Dividing a complete graph into two cliques with maximal sum of edge weights

Question

Problem: Considering a complete weighted graph $G$ with $n$ vertices, where $n\in2\mathbb Z$ is an even number, remove edges in such a way that you end up with two cliques of graph $G$, each having $\frac n2\in\mathbb Z$ vertices, and the sum of all weights is maximized.

Example:

$\begin{bmatrix} &A & B & C & D\\ A &0 &1 &0.66 &0.5\\ B &1 &0 &0.01 &0.5\\ C &0.66 &0.01 &0 &0.33\\ D &0.5 &0.5 &0.33 &0 \end{bmatrix}$

The above adjacency matrix of graph $G$ is an instance of the problem with $A$, $B$, $C$ and $D$ being the vertices of the graph. In this instance, the solution to the problem is pairing $A$ with $B$ $(1)$ and $C$ with $D$ $(0.33)$, with the resulting weight sum $1.33$ being the maximum achievable value.
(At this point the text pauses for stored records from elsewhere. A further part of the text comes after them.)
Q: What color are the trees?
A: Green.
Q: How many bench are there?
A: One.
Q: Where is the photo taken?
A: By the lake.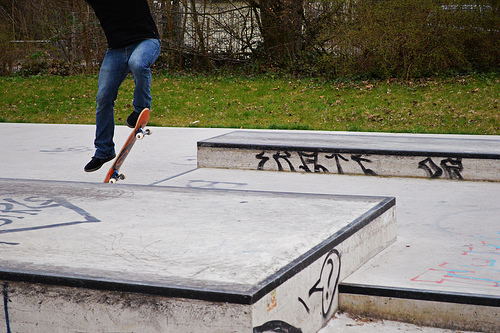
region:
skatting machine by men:
[84, 112, 164, 193]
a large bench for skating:
[206, 119, 499, 206]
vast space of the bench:
[9, 177, 358, 283]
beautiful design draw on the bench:
[303, 245, 356, 324]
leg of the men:
[76, 135, 126, 173]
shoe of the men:
[81, 151, 118, 171]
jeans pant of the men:
[90, 47, 175, 175]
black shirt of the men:
[100, 10, 172, 47]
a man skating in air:
[70, 1, 185, 167]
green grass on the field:
[211, 28, 492, 140]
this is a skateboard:
[105, 105, 162, 181]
What would be the exact algorithm for solving this problem, or maybe there is a problem which it can be reduced to?

Answer 1

I'm going to assume you didn't mean to end up two (maximal) cliques, but instead two disconnected complete graphs. Those are not the same, e.g. for $n = 6$ you can end up with extra edges that don't form any other maximal cliques otherwise:

If that assumption is correct, your operation is called a bisection of the graph. You want to maximize the remaining weights, and thus minimize the edge weights of the edges that are cut.

This problem is NP-complete, and you can find a reduction in "Some simplified NP-complete graph problems" by M. R. Garey, D. S. Johnson, and L. Stockmeyer in Theorem 1.3 and the preceding paragraph.